-- Material for this exercise follows --

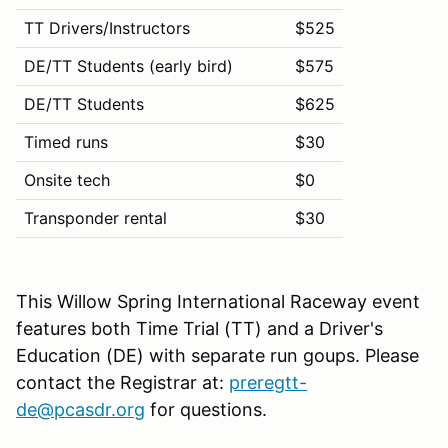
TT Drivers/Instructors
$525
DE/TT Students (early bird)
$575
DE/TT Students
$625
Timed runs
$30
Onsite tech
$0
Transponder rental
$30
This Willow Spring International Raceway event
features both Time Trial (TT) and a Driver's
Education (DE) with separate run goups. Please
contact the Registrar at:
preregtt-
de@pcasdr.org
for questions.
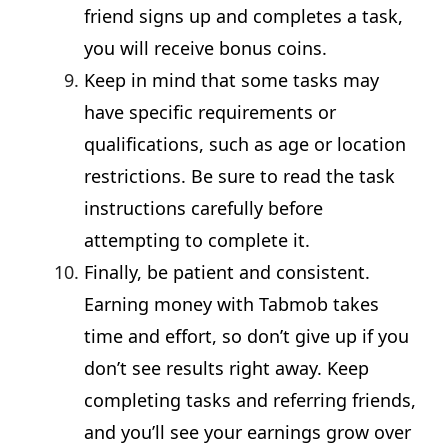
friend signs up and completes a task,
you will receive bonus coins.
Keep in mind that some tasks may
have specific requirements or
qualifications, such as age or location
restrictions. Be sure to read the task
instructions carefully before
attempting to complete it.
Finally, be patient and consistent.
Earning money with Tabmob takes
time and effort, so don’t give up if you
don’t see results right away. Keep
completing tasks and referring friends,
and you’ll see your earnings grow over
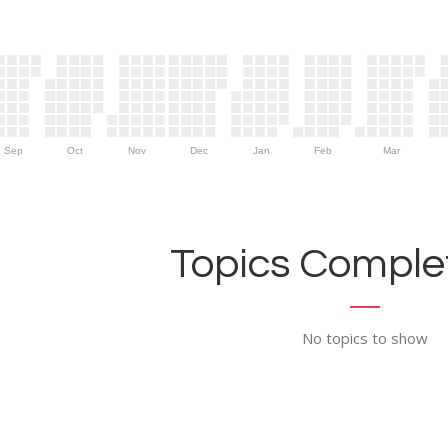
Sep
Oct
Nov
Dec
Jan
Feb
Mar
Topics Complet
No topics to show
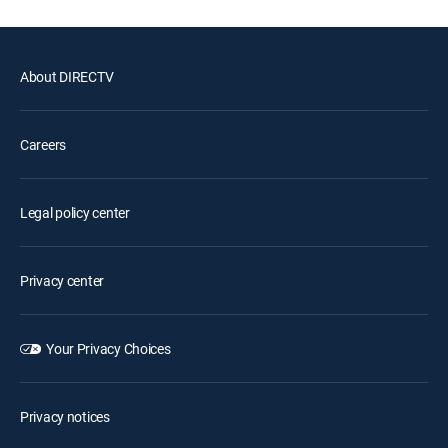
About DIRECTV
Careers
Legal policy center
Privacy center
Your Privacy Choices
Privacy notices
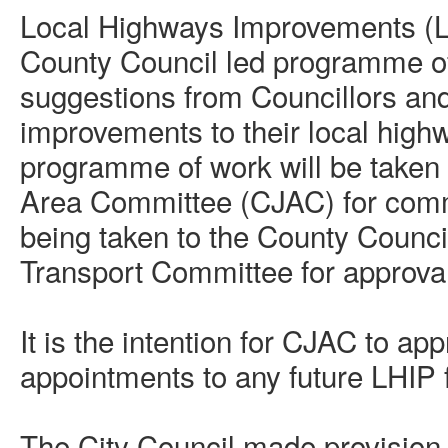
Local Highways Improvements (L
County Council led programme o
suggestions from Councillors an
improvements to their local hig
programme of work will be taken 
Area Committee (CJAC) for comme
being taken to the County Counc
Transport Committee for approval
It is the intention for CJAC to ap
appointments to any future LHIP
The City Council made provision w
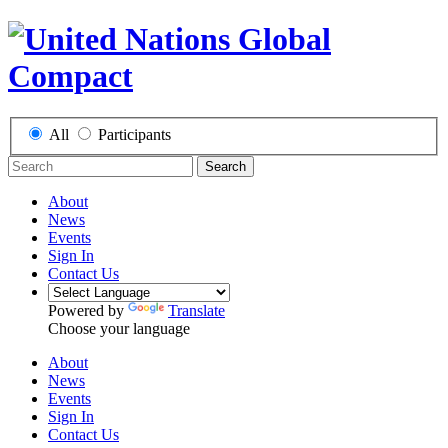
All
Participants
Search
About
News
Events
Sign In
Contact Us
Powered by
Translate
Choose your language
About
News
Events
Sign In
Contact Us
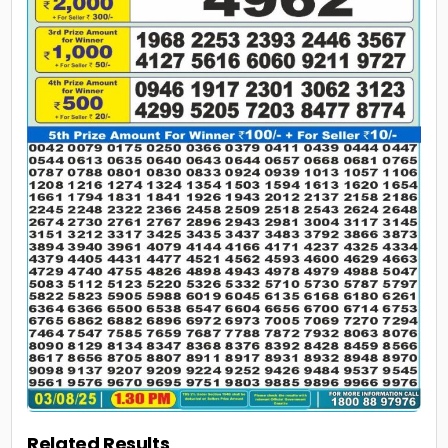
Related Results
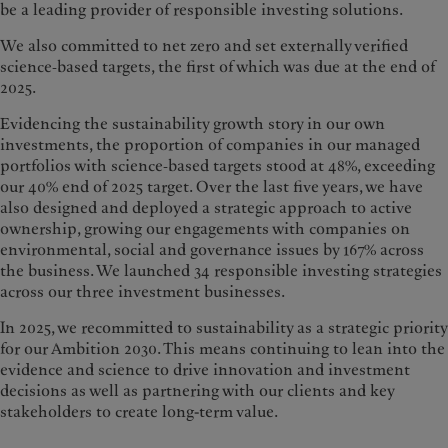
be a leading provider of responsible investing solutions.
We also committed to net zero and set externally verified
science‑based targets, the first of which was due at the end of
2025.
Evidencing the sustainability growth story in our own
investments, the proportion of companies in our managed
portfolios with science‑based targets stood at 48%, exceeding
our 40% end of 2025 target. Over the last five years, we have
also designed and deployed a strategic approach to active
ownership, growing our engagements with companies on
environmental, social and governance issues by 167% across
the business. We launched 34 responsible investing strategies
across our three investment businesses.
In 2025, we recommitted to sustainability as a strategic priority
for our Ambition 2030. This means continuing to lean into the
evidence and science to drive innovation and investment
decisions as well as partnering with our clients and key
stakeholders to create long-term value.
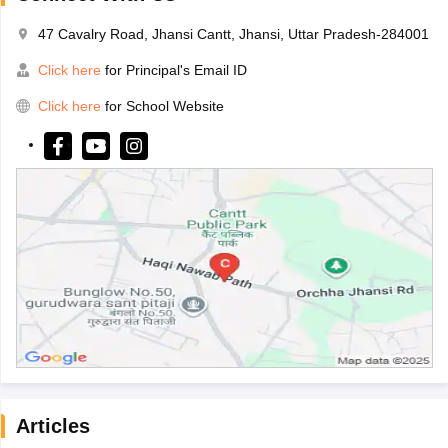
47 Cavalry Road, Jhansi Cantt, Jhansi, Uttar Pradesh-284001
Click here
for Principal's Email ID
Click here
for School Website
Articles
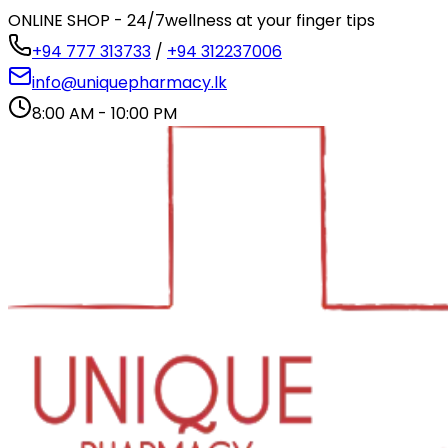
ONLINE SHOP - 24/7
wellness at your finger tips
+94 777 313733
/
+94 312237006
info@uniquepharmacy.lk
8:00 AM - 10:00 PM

-- Material for this exercise concluded --

Could you write out every one of the lines above word for word, leaving the pictures out of your answer?

Answer section:
TT Drivers/Instructors
$525
DE/TT Students (early bird)
$575
DE/TT Students
$625
Timed runs
$30
Onsite tech
$0
Transponder rental
$30
This Willow Spring International Raceway event
features both Time Trial (TT) and a Driver's
Education (DE) with separate run goups. Please
contact the Registrar at:
preregtt-
de@pcasdr.org
for questions.
friend signs up and completes a task,
you will receive bonus coins.
Keep in mind that some tasks may
have specific requirements or
qualifications, such as age or location
restrictions. Be sure to read the task
instructions carefully before
attempting to complete it.
Finally, be patient and consistent.
Earning money with Tabmob takes
time and effort, so don’t give up if you
don’t see results right away. Keep
completing tasks and referring friends,
and you’ll see your earnings grow over
Sep
Oct
Nov
Dec
Jan
Feb
Mar
Topics Complet
No topics to show
About DIRECTV
Careers
Legal policy center
Privacy center
Your Privacy Choices
Privacy notices
Local Highways Improvements (L
County Council led programme o
suggestions from Councillors an
improvements to their local hig
programme of work will be taken 
Area Committee (CJAC) for comme
being taken to the County Counc
Transport Committee for approval
It is the intention for CJAC to ap
appointments to any future LHIP
The City Council made provision w
All
Participants
Search
About
News
Events
Sign In
Contact Us
Powered by
Translate
Choose your language
About
News
Events
Sign In
Contact Us
Related Results
be a leading provider of responsible investing solutions.
We also committed to net zero and set externally verified
science‑based targets, the first of which was due at the end of
2025.
Evidencing the sustainability growth story in our own
investments, the proportion of companies in our managed
portfolios with science‑based targets stood at 48%, exceeding
our 40% end of 2025 target. Over the last five years, we have
also designed and deployed a strategic approach to active
ownership, growing our engagements with companies on
environmental, social and governance issues by 167% across
the business. We launched 34 responsible investing strategies
across our three investment businesses.
In 2025, we recommitted to sustainability as a strategic priority
for our Ambition 2030. This means continuing to lean into the
evidence and science to drive innovation and investment
decisions as well as partnering with our clients and key
stakeholders to create long-term value.
47 Cavalry Road, Jhansi Cantt, Jhansi, Uttar Pradesh-284001
Click here
for Principal's Email ID
Click here
for School Website
Articles
ONLINE SHOP - 24/7
wellness at your finger tips
+94 777 313733
/
+94 312237006
info@uniquepharmacy.lk
8:00 AM - 10:00 PM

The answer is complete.